A reliable source told me yesterday that he expects “around 40%” of Brazilian workers to return to Brazil. They shouldn’t have to: They’ve paid their dues, they’ve paid their taxes, and some will be robbed of their pensions. They (among other workers) have saved Japanese industries, keeping input costs internationally competitive. Yet they’re among the first to go. A phenomenon not unique to Japan, but their perpetual temp status (and apparent non-inclusion in “real” unemployment stats, according to some media) is something decryable. Glad they themselves are decrying it and the media is listening. Kyodo article follows, with more on Japan Probe.
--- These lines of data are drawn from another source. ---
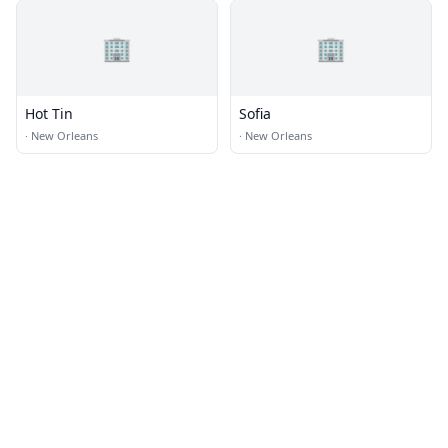
🏢
🏢
Hot Tin
Sofia
·
New Orleans
·
New Orleans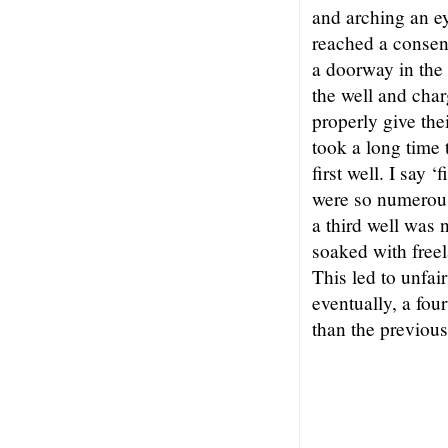
and arching an e
reached a consen
a doorway in the 
the well and char
properly give thei
took a long time t
first well. I say 
were so numerous
a third well was
soaked with freel
This led to unfai
eventually, a fou
than the previou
Arudou Debito in Sapporo
Brazilian workers protest layoffs
Kyodo/Japan Today Monday 19th January, 06:56 AM JST, Courtesy of AW
TOKYO —Some 200 Brazilian workers on Sunday protested over layoffs by Japanese companies, which are forcing many of them to leave the country despite their community having been integrated in Japan for more than two decades. The demonstrators, who included mothers with their children, marched through the center of the Ginza shopping district, calling for the government’s support for stable employment.
The crowd, many holding Brazilian flags, demanded “employment for 320,000” Brazilians in Japan. “We are Brazilians!” they shouted in unison. “Companies must stop using us like disposable labor.” Since 1990, Japan has given special working visas to hundreds of thousands of Brazilians of Japanese descent, many of whom have taken up temporary positions as manual laborers in factories.
Amid the global economic downturn, however, many are being laid off and being forced to return to Brazil. They are often overshadowed by the 85,000 Japanese contract workers also said to be losing their jobs by March.
“No matter how hard we worked in Japan, we are being cut off because we are contract laborers,” said Midori Tateishi, 38, who came to Japan nearly 20 years ago. “Many of us are totally at a loss with children and a housing loan.”